Gotye – Making Mirrors

Gotye

Aus Australien und Neuseeland strömen scheinbar im Akkord spannende, angenehm andere Electro-Pop-Acts (sowohl ‚Electro‘ als auch ‚Pop‘ sind im weitesten Sinn zu sehen – von Indie Pop über Funk bis Industrial wandert alles durch den Down Under-Fleischwolf), die die Charts und Airwaves mehr und mehr für sich erobern. Während man sich Empire Of The Sun, The Naked And Famous und Gypsy & The Cat kaum mehr aus der aktuellen Musiklandschaft wegdenken kann, hinterlässt nun auch Gotye seine Duftmarken in Deutschland. Der Australier mit belgischen Wurzeln erobert aktuell die Top 10 der deutschen Singlecharts – kein Wunder, dass sein mittlerweile drittes Studioalbum „Making Mirrors“ gleich nachgeschoben wird.

Besagter Chartbreaker ist das in Australien mit Sechsfach-Platin ausgezeichnete „Somebody That I Used To Know“, der gleichzeitig mit „Making Mirrors“ als 2-Track erscheint und es bislang nur durch Downloads auf die #6 geschafft hat. Zu einem angenehm reduzierten Indie Pop-Arrangement mit betont seltsamen Beeps und Bleeps singt Gotye über zerbrochene Beziehungen, unterstützt von der 21jährigen neuseeländischen Singer/Songwriterin Kimbra, deren sanfte, in den lauteren Passagen überaus fordernde Stimme den Song absolut bereichert. Zartes Understatement und beseelte Vocals sorgen für einen verdienten Hit, dessen B-Seite „Easy Way Out“ auch auf „Making Mirrors“ zu finden ist – ein knapp zwei Minuten langer Track zwischen ätherischen Strophen und beinahe aggressivem, rockigen Refrain. Gotye scheint hier seinen inneren Punk zu entdecken.
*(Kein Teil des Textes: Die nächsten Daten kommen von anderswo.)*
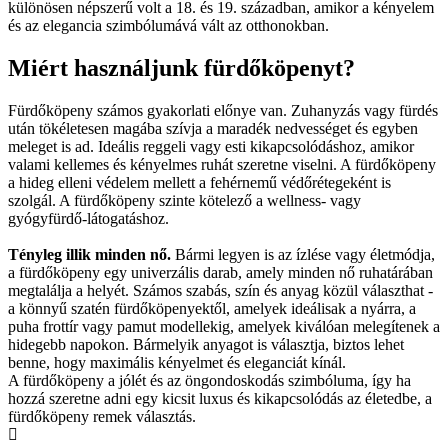
különösen népszerű volt a 18. és 19. században, amikor a kényelem
és az elegancia szimbólumává vált az otthonokban.
Miért használjunk fürdőköpenyt?
Fürdőköpeny számos gyakorlati előnye van. Zuhanyzás vagy fürdés
után tökéletesen magába szívja a maradék nedvességet és egyben
meleget is ad. Ideális reggeli vagy esti kikapcsolódáshoz, amikor
valami kellemes és kényelmes ruhát szeretne viselni. A fürdőköpeny
a hideg elleni védelem mellett a fehérnemű védőrétegeként is
szolgál. A fürdőköpeny szinte kötelező a wellness- vagy
gyógyfürdő-látogatáshoz.
Tényleg illik minden nő.
Bármi legyen is az ízlése vagy életmódja,
a fürdőköpeny egy univerzális darab, amely minden nő ruhatárában
megtalálja a helyét. Számos szabás, szín és anyag közül választhat -
a könnyű szatén fürdőköpenyektől, amelyek ideálisak a nyárra, a
puha frottír vagy pamut modellekig, amelyek kiválóan melegítenek a
hidegebb napokon. Bármelyik anyagot is választja, biztos lehet
benne, hogy maximális kényelmet és eleganciát kínál.
A fürdőköpeny a jólét és az öngondoskodás szimbóluma, így ha
hozzá szeretne adni egy kicsit luxus és kikapcsolódás az életedbe, a
fürdőköpeny remek választás.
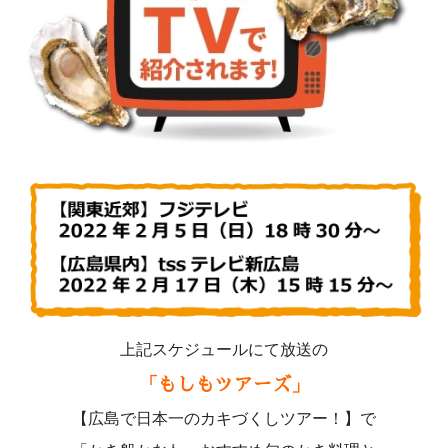
上記スケジュールにて放送の
「
」
もしもツアーズ
【広島で日本一のカキづくしツアー！】で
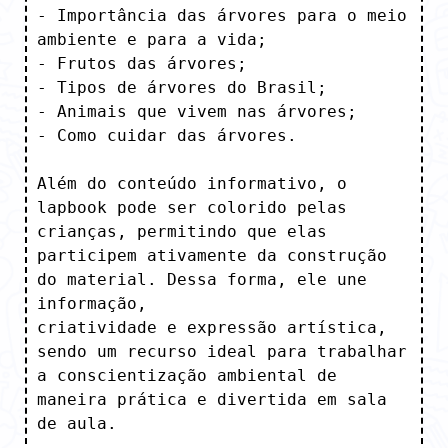
- Importância das árvores para o meio 
ambiente e para a vida;

- Frutos das árvores;

- Tipos de árvores do Brasil;

- Animais que vivem nas árvores;

- Como cuidar das árvores.

Além do conteúdo informativo, o 
lapbook pode ser colorido pelas 
crianças, permitindo que elas 
participem ativamente da construção 
do material. Dessa forma, ele une 
informação,

criatividade e expressão artística, 
sendo um recurso ideal para trabalhar 
a conscientização ambiental de 
maneira prática e divertida em sala 
de aula.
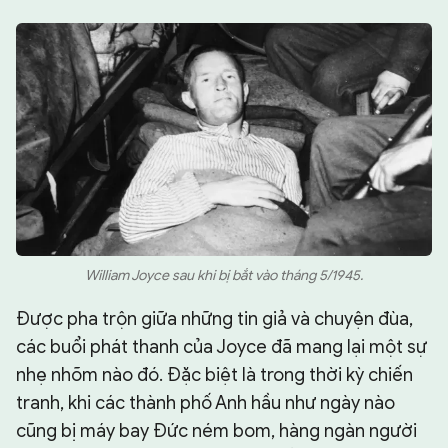
William Joyce sau khi bị bắt vào tháng 5/1945.
Được pha trộn giữa những tin giả và chuyện đùa,
các buổi phát thanh của Joyce đã mang lại một sự
nhẹ nhõm nào đó. Đặc biệt là trong thời kỳ chiến
tranh, khi các thành phố Anh hầu như ngày nào
cũng bị máy bay Đức ném bom, hàng ngàn người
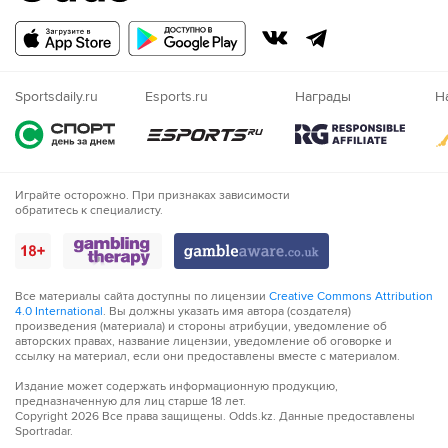
71´
Тактическая замена. Оливье Тилль уходит с поля и
его заменяет Tomas Cruz
Русский
Казахский
72´
Германия совершает вбрасывание на своей половине
поля
Nigeria
Sportsdaily.ru
Esports.ru
Награды
Н
72´
Александар Павлович нанес удар, но тот был
заблокирован.
73´
Судья сигнализирует, что Флориан Вирц из команды
Играйте осторожно. При признаках зависимости
Германия поставил подножку. Пострадал Кристофер
обратитесь к специалисту.
Мартинс
76´
Удар от ворот произведет Люксембург
Все материалы сайта доступны по лицензии
Creative Commons Attribution
4.0 International
. Вы должны указать имя автора (создателя)
76´
Судья сигнализирует, что Лерой Сане из команды
произведения (материала) и стороны атрибуции, уведомление об
Германия поставил подножку. Пострадал Лоран Янс
авторских правах, название лицензии, уведомление об оговорке и
ссылку на материал, если они предоставлены вместе с материалом.
79´
ПЕРЕКЛАДИНА! Удар нанес Лерой Сане и попал в
Издание может содержать информационную продукцию,
перекладину!
предназначенную для лиц старше 18 лет.
Copyright
2026
Все права защищены. Odds.kz. Данные предоставлены
Sportradar.
79´
Тактическая замена. Лерой Сане уходит с поля и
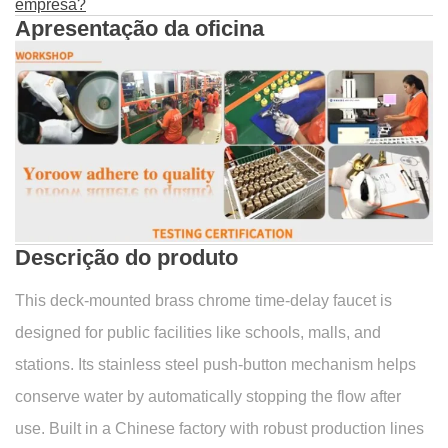
empresa?
Apresentação da oficina
Descrição do produto
This deck-mounted brass chrome time-delay faucet is
designed for public facilities like schools, malls, and
stations. Its stainless steel push-button mechanism helps
conserve water by automatically stopping the flow after
use. Built in a Chinese factory with robust production lines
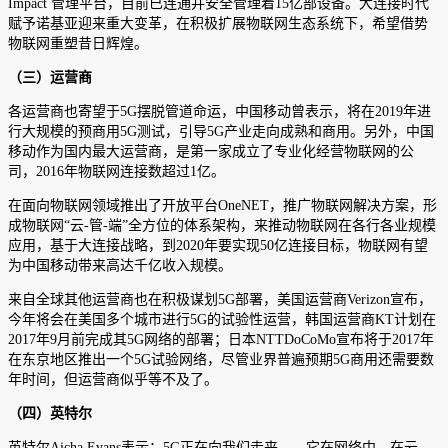
Impact 管理平台，目前已连通并安全管理着15亿部设备。大连接时代
赋予诺基亚迎来重大变革，在积极扩展物联网生态系统下，希望借势
物联网重塑昔日辉煌。
（三）运营商
各运营商也寄望于5G摆脱管道命运，中国移动曾表示，将在2019年进
行大规模的预商用5G测试，引导5G产业走向成熟和商用。另外，中国
移动作为国内最大运营商，是第一家成立了专业化经营物联网的公
司，2016年物联网连接数超过1亿。
在面向物联网领域推出了开放平台OneNET，推广物联网解决方案，形
成物联网“云-管-端”全方位的体系架构，来推动物联网在各行各业规模
应用，基于大连接战略，到2020年要实现50亿连接目标，物联网有望
为中国移动带来高达千亿收入规模。
来自全球其他运营商也在积极谋划5G部署，美国运营商Verizon宣布，
今年将会在美国多个城市进行5G的试验性运营，韩国运营商KT计划在
2017年9月前完成其5G网络的部署；日本NTTDoCoMo宣布将于2017年
在东京地区推出一个5G试验网络，尽管业界普遍预期5G商用还需要数
年时间，但运营商似乎等不及了。
（四）英特尔
英特尔Aicha Evans表示：5G正在向我们走来——它在网络中、在云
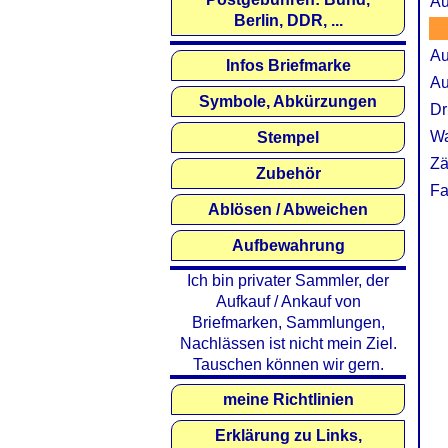
Au
Berlin, DDR, ...
Au
Infos Briefmarke
Au
Symbole, Abkürzungen
Dr
Wa
Stempel
Zä
Zubehör
Fa
Ablösen / Abweichen
Aufbewahrung
Ich bin privater Sammler, der
Aufkauf / Ankauf von
Briefmarken, Sammlungen,
Nachlässen ist nicht mein Ziel.
Tauschen können wir gern.
meine Richtlinien
Erklärung zu Links,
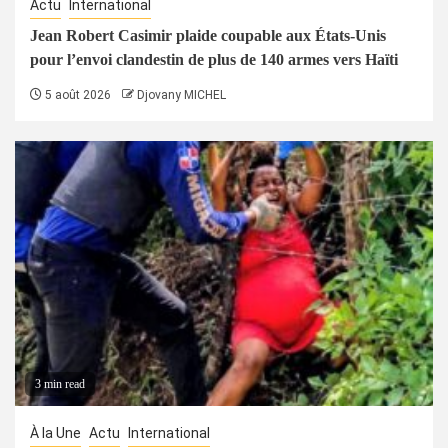
Actu
International
Jean Robert Casimir plaide coupable aux États-Unis
pour l’envoi clandestin de plus de 140 armes vers Haïti
5 août 2026
Djovany MICHEL
3 min read
À la Une
Actu
International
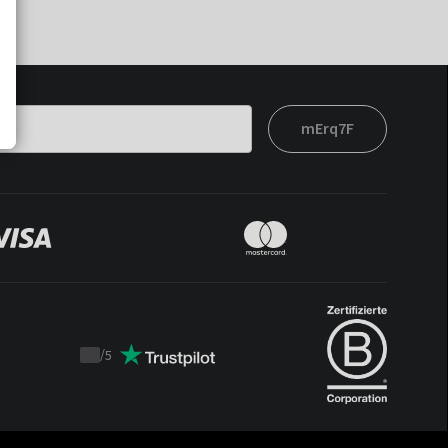
mErq7F
/
5
Trustpilot
score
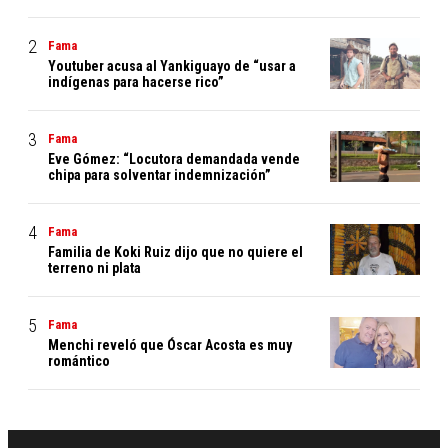
Fama
Youtuber acusa al Yankiguayo de “usar a
indígenas para hacerse rico”
Fama
Eve Gómez: “Locutora demandada vende
chipa para solventar indemnización”
Fama
Familia de Koki Ruiz dijo que no quiere el
terreno ni plata
Fama
Menchi reveló que Óscar Acosta es muy
romántico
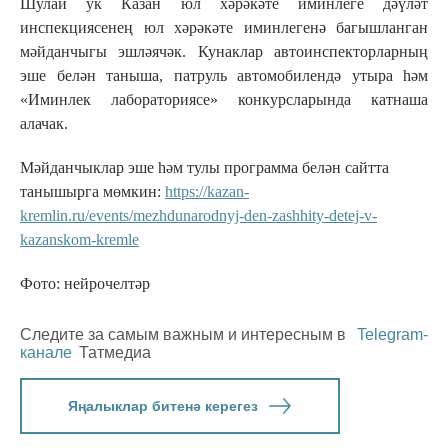
Шулай ук Казан юл хәрәкәте иминлеге дәүләт
инспекциясенең юл хәрәкәте иминлегенә багышланган
мәйданчыгы эшләячәк. Кунаклар автоинспекторларның
эше белән таныша, патруль автомобилендә утыра һәм
«Иминлек лабораториясе» конкурсларында катнаша
алачак.
Мәйданчыклар эше һәм тулы программа белән сайтта
танышырга мөмкин:
https://kazan-
kremlin.ru/events/mezhdunarodnyj-den-zashhity-detej-v-
kazanskom-kremle
Фото: нейрочелтәр
Следите за самым важным и интересным в
Telegram-
канале
Татмедиа
Яңалыклар битенә керегез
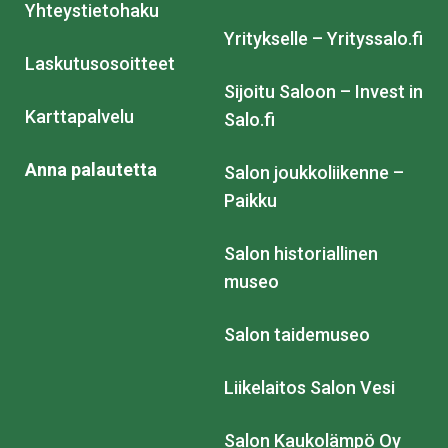
Yhteystietohaku
Yritykselle – Yrityssalo.fi
Laskutusosoitteet
Sijoitu Saloon – Invest in
Karttapalvelu
Salo.fi
Anna palautetta
Salon joukkoliikenne –
Paikku
Salon historiallinen
museo
Salon taidemuseo
Liikelaitos Salon Vesi
Salon Kaukolämpö Oy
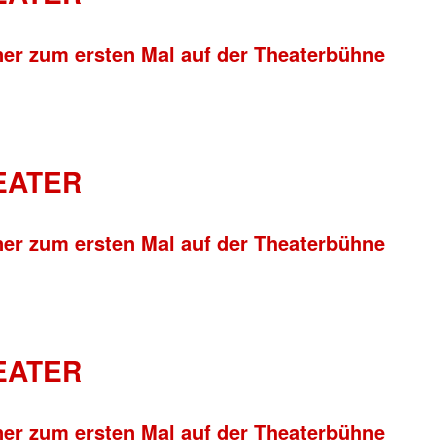
ner zum ersten Mal auf der Theaterbühne
HEATER
ner zum ersten Mal auf der Theaterbühne
HEATER
ner zum ersten Mal auf der Theaterbühne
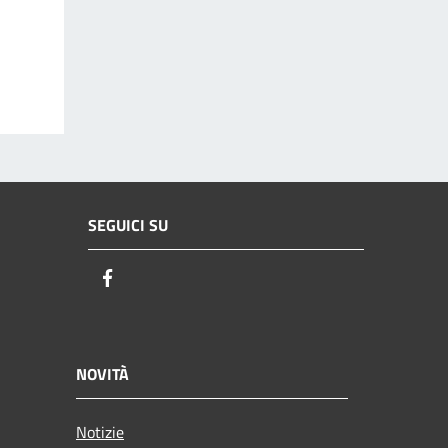
SEGUICI SU
Facebook
NOVITÀ
Notizie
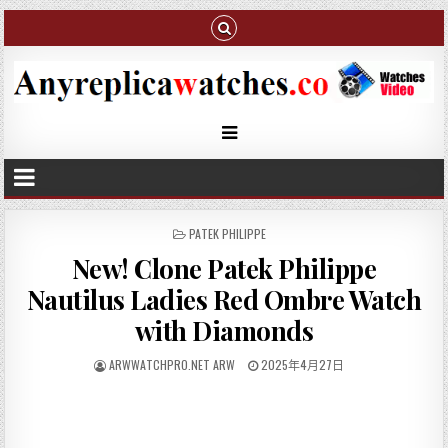
P
PATEK PHILIPPE
O
New! Clone Patek Philippe
S
T
Nautilus Ladies Red Ombre Watch
E
D
with Diamonds
I
N
ARWWATCHPRO.NET ARW
2025年4月27日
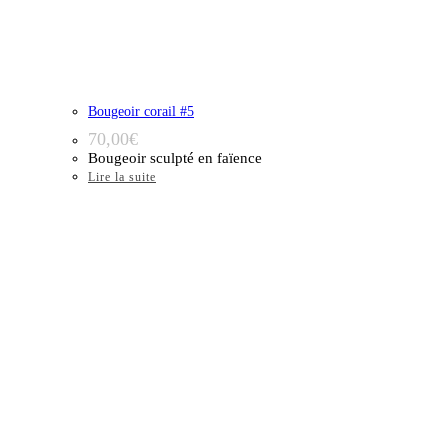
Bougeoir corail #5
70,00
€
Bougeoir sculpté en faïence
Lire la suite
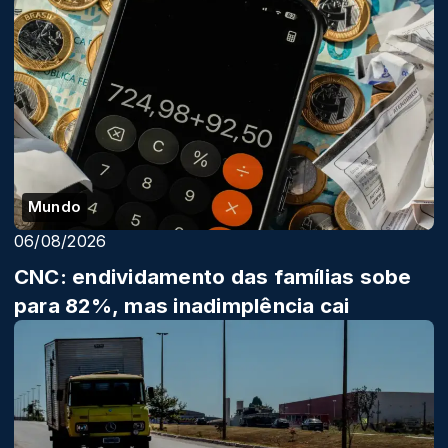
Mundo
06/08/2026
CNC: endividamento das famílias sobe
para 82%, mas inadimplência cai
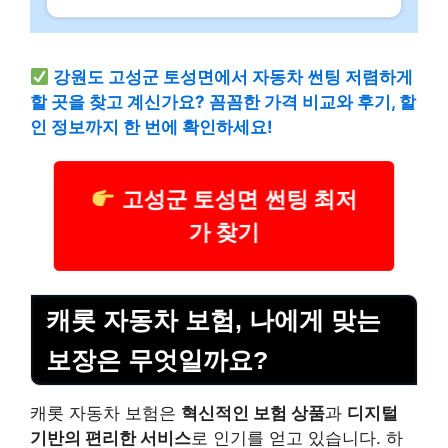
강원도 고성군 토성면에서 자동차 썬팅 저렴하게
할 곳을 찾고 계신가요? 꼼꼼한 가격 비교와 후기, 할
인 정보까지 한 번에 확인하세요!
고성군 토성면 썬팅 최저
가 찾기
캐롯 자동차 보험, 나에게 맞는
보장은 무엇일까요?
캐롯 자동차 보험은
혁신적인 보험 상품
과
디지털
기반의 편리한 서비스
로 인기를 얻고 있습니다. 하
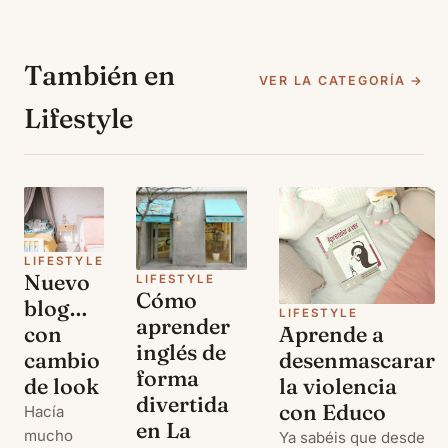
También en
VER LA CATEGORÍA →
Lifestyle
LIFESTYLE
Nuevo
LIFESTYLE
Cómo
blog…
LIFESTYLE
aprender
Aprende a
con
inglés de
desenmascarar
cambio
forma
la violencia
de look
divertida
con Educo
Hacía
en La
mucho
Ya sabéis que desde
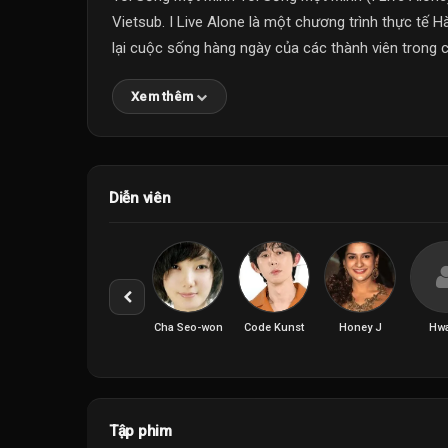
Vietsub. I Live Alone là một chương trình thực tế H
lại cuộc sống hàng ngày của các thành viên trong câ
Xem thêm
Diễn viên
Cha Seo-won
Code Kunst
Honey J
Hw
Tập phim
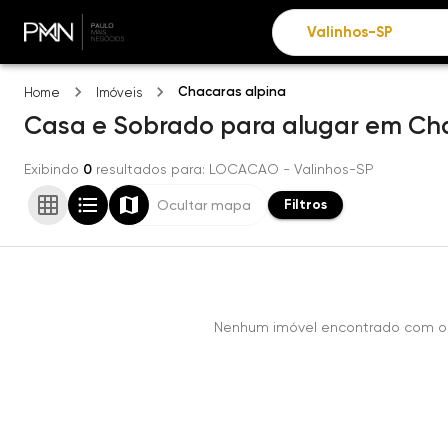
Chacaras alpina
Home
Imóveis
Casa e Sobrado
para alugar
em
Cha
Exibindo
0
resultados para
: LOCACAO
- Valinhos-SP
Filtros
Ocultar mapa
Nenhum imóvel encontrado com os 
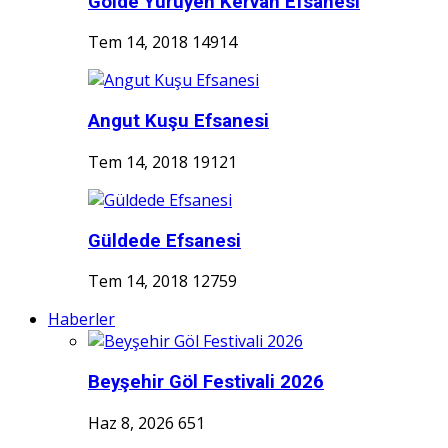
Gölde Yürüyen Kervan Efsanesi
Tem 14, 2018
14914
Angut Kuşu Efsanesi
Tem 14, 2018
19121
Güldede Efsanesi
Tem 14, 2018
12759
Haberler
Beyşehir Göl Festivali 2026
Haz 8, 2026
651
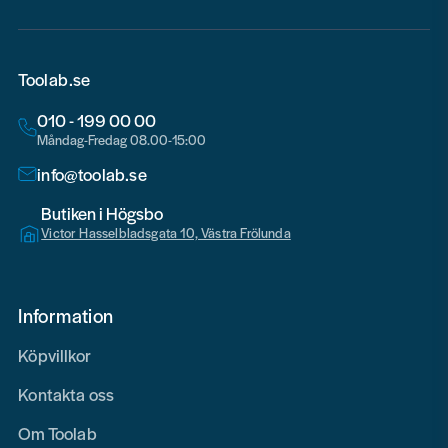
Toolab.se
010 - 199 00 00
Måndag-Fredag 08.00-15:00
info@toolab.se
Butiken i Högsbo
Victor Hasselbladsgata 10, Västra Frölunda
Information
Köpvillkor
Kontakta oss
Om Toolab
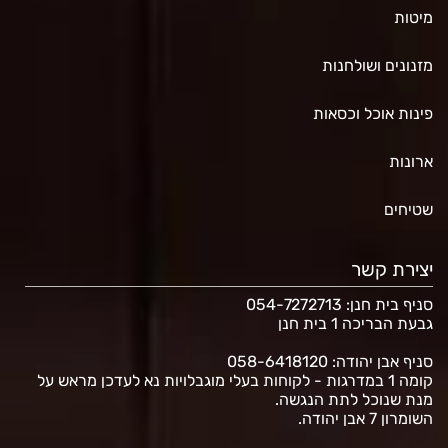
מיטות
מזנונים ושולחנות
פינות אוכל וכסאות
ארונות
שטיחים
יצירת קשר
סניף בית חנן
: 054-7272713
גבעת הבריכה 1 בית חנן
סניף אבן יהודה: 058-6418120
קומה 1 במדרגות - לקוחות בעלי מוגבלויות נא לעדכן מראש על
מנת שנוכל לתת הנגשה.
השומרון 7 אבן יהודה.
Das Album muss sich jedoch keineswegs hinter der Hitsingle verstecken – im Gegenteil, was danach kommt ist über weite Strecken noch stärker, teilweise auch deutlich experimenteller. „Eyes Wide Open“ klingt nach einer zukünftigen Single, geht ein wenig stärker in Richtung der bereits erwähnten Gypsy & The Cat, auch wenn gerade die Vocals ein wenig feiner, beinahe engelsgleich klingen. „I Feel Better“ hingegen ist eine Liebeserklärung an den Motown-Sound, unterstützt von einem herrlichen Backbeat. Nur eine Tür weiter simuliert „Giving Me A Chance“ die Perfektion einer Synthi-Ballade, bei der erneut weniger mehr ist. Gerade die Reduktion an sich liegt Gotye besonders gut, vor allem wenn sich die eine oder andere frankophile Note im Hintergrund tummelt.

Fans des großen Hits könnte der Australo-Belgier aber bereits wesentlich früher verlieren, wenn er in „State Of The Art“ eine Hommage an seine Lowrey Cotillion-Orgel bringt, was in etwa so klingt, als würde sich der viel zu früh verstorbene Supermax Dub-Klängen widmen. „Don’t Worry, We’ll Be Watching You“ hingegen verwendet die Atmosphäre einer Scheune, was auch immer das zu bedeuten hat. Mit weiterhin Chartbreakern hat das wenig zu tun, wohl aber mit einem faszinierenden Klangerlebnis, das Gotye auf seinem bereits dritten Studioalbum erzeugt. „Making Mirrors“ erinnert in seinem Spagat zwischen Hits und sympatischer Unberechenbarkeit an „Hurry Up, We’re Dreaming“ von M83 – ebenfalls ein kleines Meisterwerk der großen Überraschungen. Auf dass sich die „Somebody That I Used To Know“-Käufer frei von Scheuklappen dieser kleinen Perle widmen, denn der Australier hat sich jeden Happen Aufmerksamkeit für diese spannende Platte mehr als nur verdient.